O ano-de-vida-ajustado-pela-qualidade (QALY) é um dos elementos usados pela Conitec, por exemplo (ao que tudo indica de forma determinante), para decidir priorizar tratamentos em (e entre) grupos de pacientes através da aplicação de um limiar de custo-efetividade. Um custo qualquer além do qual não se deveria passar, de forma a se poder ‘entregar’ este ou aquele tratamento para o paciente.

No entanto, não existe um limite explícito definido pelo SUS para uso pela Conitec, a partir do qual não seria recomendável ‘entregar’ o tratamento, a partir de uma perspectiva meramente econômica.  Um projeto de lei de autoria do Senador Cassio Cunha Lima tramita no Congresso visando exigir que a Conitec defina de forma transparente um limiar de custo-efetividade para a incorporação de tecnologias ao SUS (entre elas os medicamentos). Note que aqui também o projeto de lei não é especificamente voltado para as doenças raras, mas poderá ter impactos favoráveis, se aprovado, junto a esta clientela.

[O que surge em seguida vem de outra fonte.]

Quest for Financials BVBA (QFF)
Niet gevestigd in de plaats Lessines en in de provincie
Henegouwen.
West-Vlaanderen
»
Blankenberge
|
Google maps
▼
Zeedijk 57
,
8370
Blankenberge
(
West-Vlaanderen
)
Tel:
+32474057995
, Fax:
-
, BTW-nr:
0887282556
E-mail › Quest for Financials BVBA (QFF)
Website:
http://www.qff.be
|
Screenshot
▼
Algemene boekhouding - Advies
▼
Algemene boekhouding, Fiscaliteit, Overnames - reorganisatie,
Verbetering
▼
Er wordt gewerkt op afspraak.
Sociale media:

Este post poderia se estender por quilômetros somente com as justificativas baseadas em literatura internacional para não se aplicar preceitos da economia da saúde de forma convencional a medicamentos órfãos/doenças raras.

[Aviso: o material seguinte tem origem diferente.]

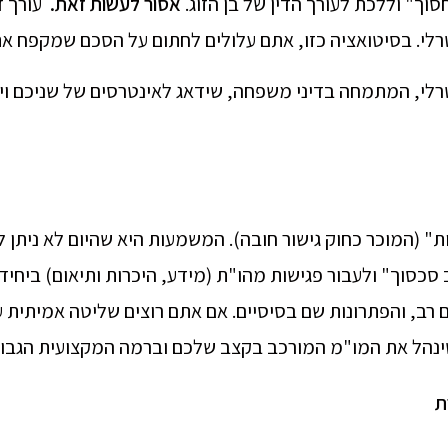
וך" וללכת לעורך הדין של בן הזוג.
אסור לעשות זאת
.
עורך ד
יטרלי. בסיטואציה כזו, אתם עלולים לחתום על הסכם שמקפח א
לי, המתמחה בדיני משפחה, שידאג לאינטרסים של שניכם ויב
דיינויות" (המוכר כחוק גישור חובה). המשמעות היא שהיום לא נית
כסוך" ולעבור פגישות מהו"ת (מידע, היכרות ותיאום) ביחידת
 רב, והפתרונות שם בסיסיים. אם אתם רוצים שליטה אמיתית 
 שינהל את המו"מ המורכב בקצב שלכם וברמה המקצועית הגבוה
ת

Mas por hoje ficamos no combate necessário à visão utilitarista que fundamenta as políticas de saúde pública em muitos países, QUANDO O ASSUNTO SÃO PESSOAS QUE VIVEM COM DOENÇAS RARAS! Que se apliquem à vontade preceitos utilitaristas no trato das doenças prevalentes! Mas, em se tratando de medicamentos órfãos e doenças raras trata-se de um caso flagrante de desonestidade intelectual. E mais grave ainda, um ataque à noção de JUSTIÇA, supostamente tão alardeada pelo SUS quando de sua criação.

Carissimos leitores e caríssimas leitoras, só o conhecimento poderá libertar você do sofrimento atual. Suas conquistas não virão do céu (em tese), mas dependem do quanto você resolve entender pelo que está passando, com a ajuda do melhor que o conhecimento universal já produziu A SERVIÇO DA VIDA! Um abraço.